# Ever heard of Tussah Silk????



## Heavenly Angels (Nov 1, 2007)

I was looking at some other soapers sites and came across this as an ingredient to make the soaps silkyer. I googled it to try to find some where that sells it and can't find any where. I looked at all my places I buy from and the only thing that I can find is liquid silk. Is it the same thing? :?

Mary Lou


----------



## Narrow Chance (Oct 29, 2007)

I got mine at Paradise Fibers.
http://www.paradisefibers.net/

I think I paid between $2-3 an ounce. It doesn't take much.. just a small pinch in the lye water.


----------



## Kalne (Oct 25, 2007)

So do you think it makes a difference? This is one ingredient I've wanted to try just never had it at any of the places I order from and I hate to pay shipping for one item.


----------



## Sondra (Oct 25, 2007)

just get something silk from a junk store and cut off a small piece it disolves in lye. If nothing else makes a nice adv ingredient


----------



## Heavenly Angels (Nov 1, 2007)

Is Tussah silk a certain kind? I have gotten LIQUID SILK from MMS but these other gals are using this specific silk. I'm just try ing to find out the difference if any and where you can buy it.


----------



## Sondra (Oct 25, 2007)

> Wild silk is harvested from cocoons found in the wild. After feeding on a diet of wild mulberry and whatever else a silk worm chooses to eat, the wild silk is a darker color. Wild silk is known as Tussah and is a bit coarser in texture than mulberry silk. Duppioni is another type of wild silk and is produced when two silkworms spin cocoons that are joined together.


----------



## Sheryl (Oct 27, 2007)

Sondra! :lol You silly girl. You are just a treasure trove of information. You must read a lot. You are our personal encyclopedia. I never would have looked that one up. Of all things...One would think that the Tussah Silk was really something different/special/exotic. Just wild silk! Now how in the heck does that help/enhance soap???? Or why would you want to put it in soap in the first place.

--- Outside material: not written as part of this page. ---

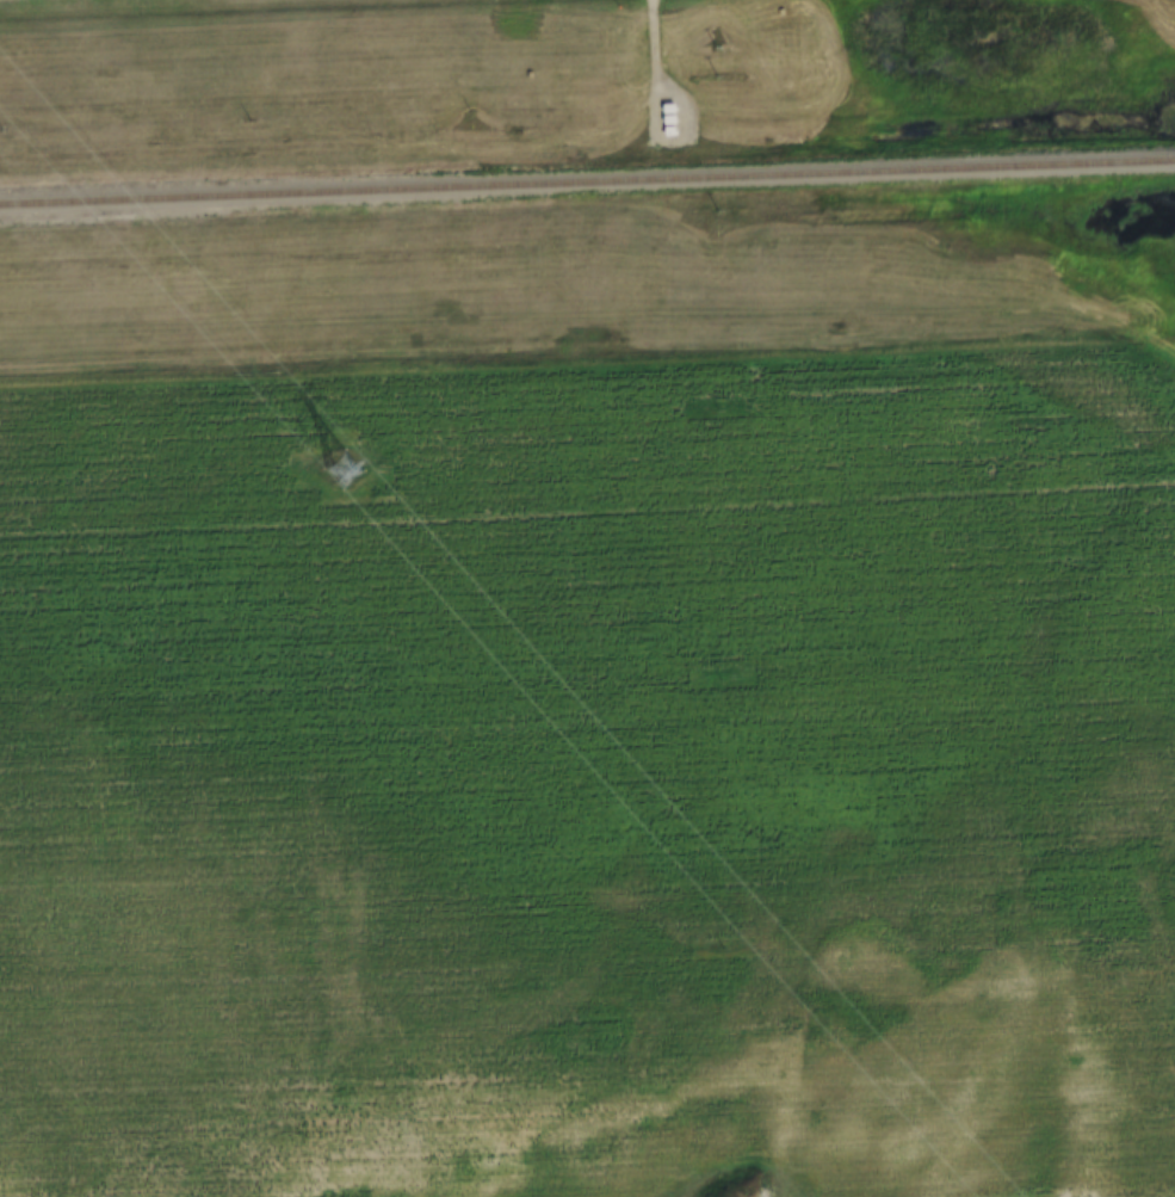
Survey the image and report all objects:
road: (662, 53)
railway: (587, 172)
power tower: (343, 469)

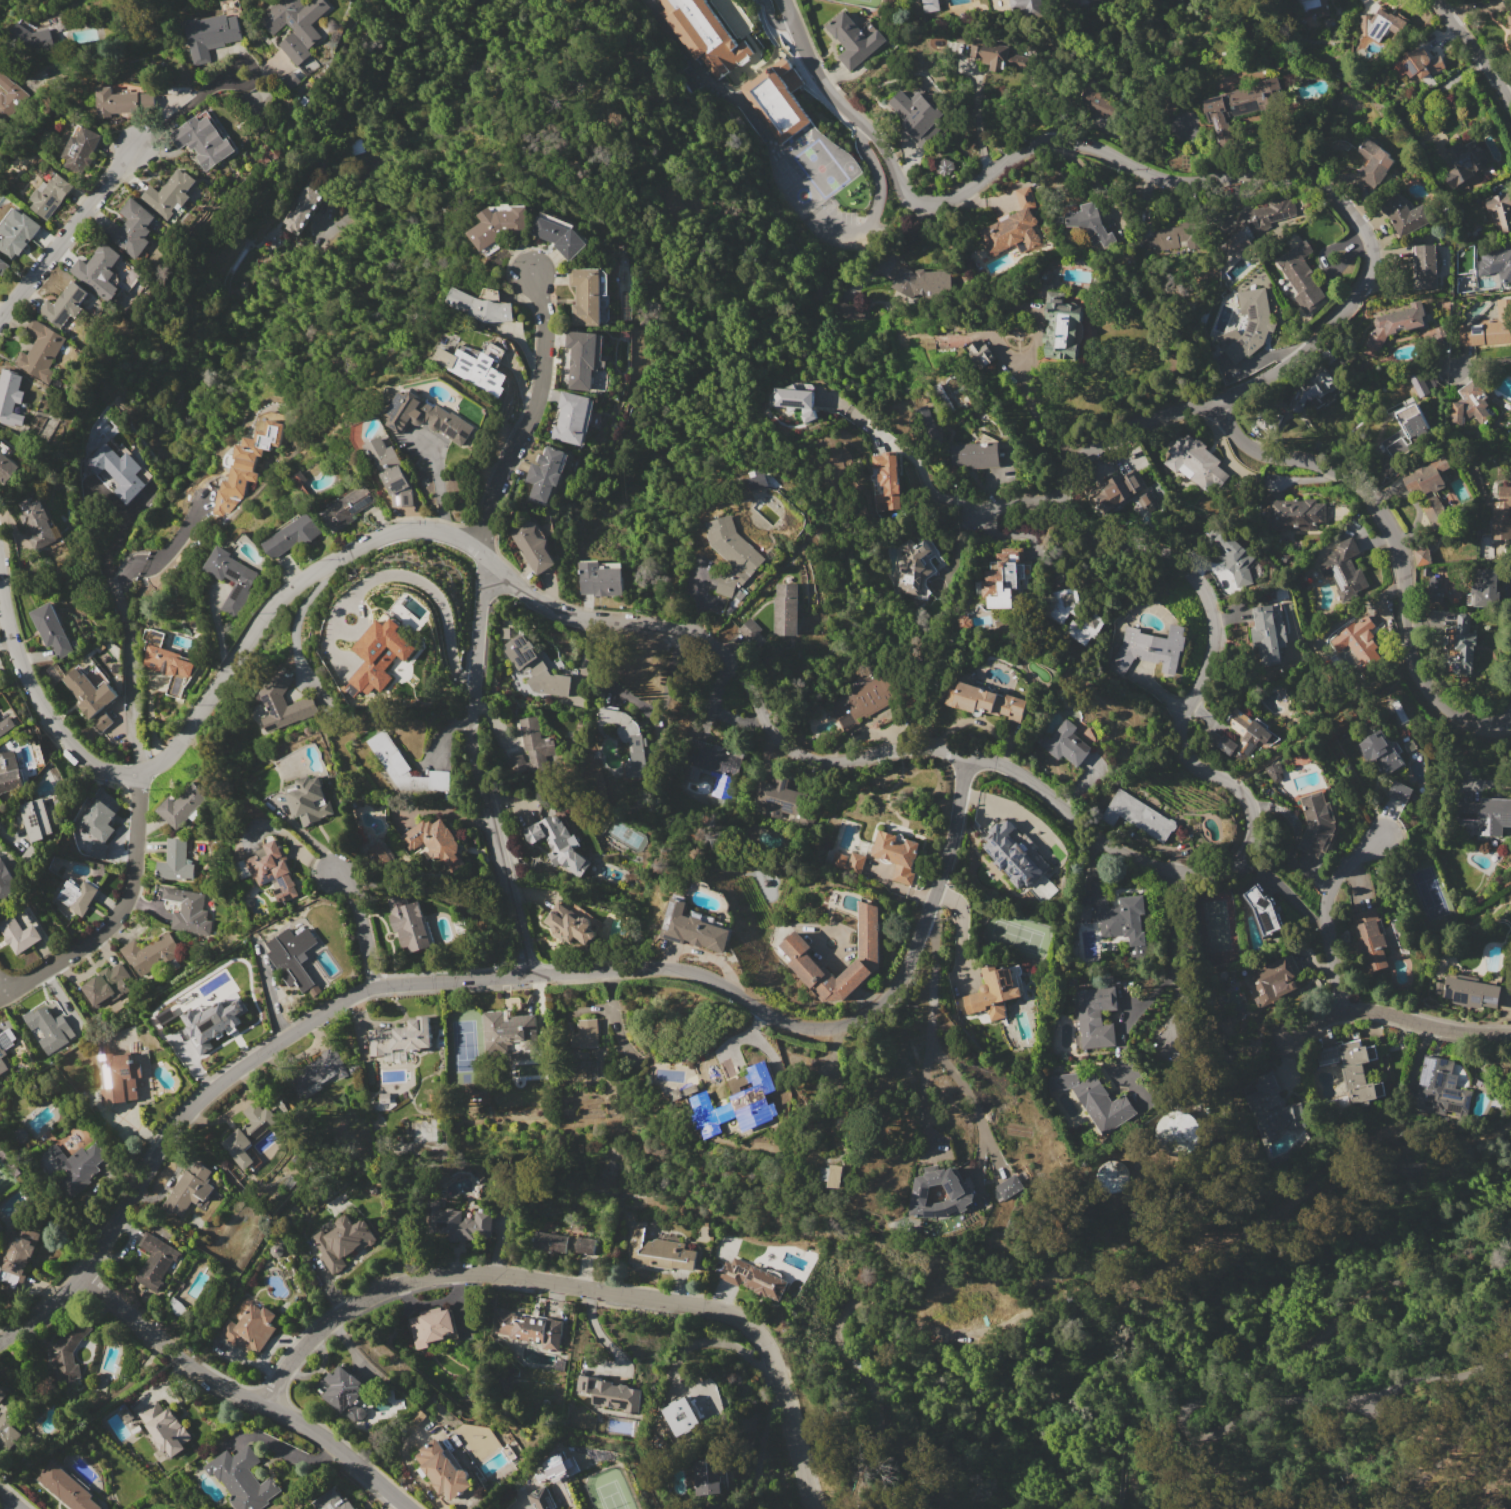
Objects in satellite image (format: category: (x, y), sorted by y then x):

Thanks for the infor Sondra! I like learning new things.

Sheryl


----------



## Heavenly Angels (Nov 1, 2007)

Well, it got my attention! :lol It does have label appeal. Thats why I wanted to know more. :crazy
Thanks yall for the imput!

Mary Lou


----------



## Sondra (Oct 25, 2007)

don't think it will do any more or less than any other liquid silk or junk store piece of silk (got that hint from Vicki) just says a name on the lable


----------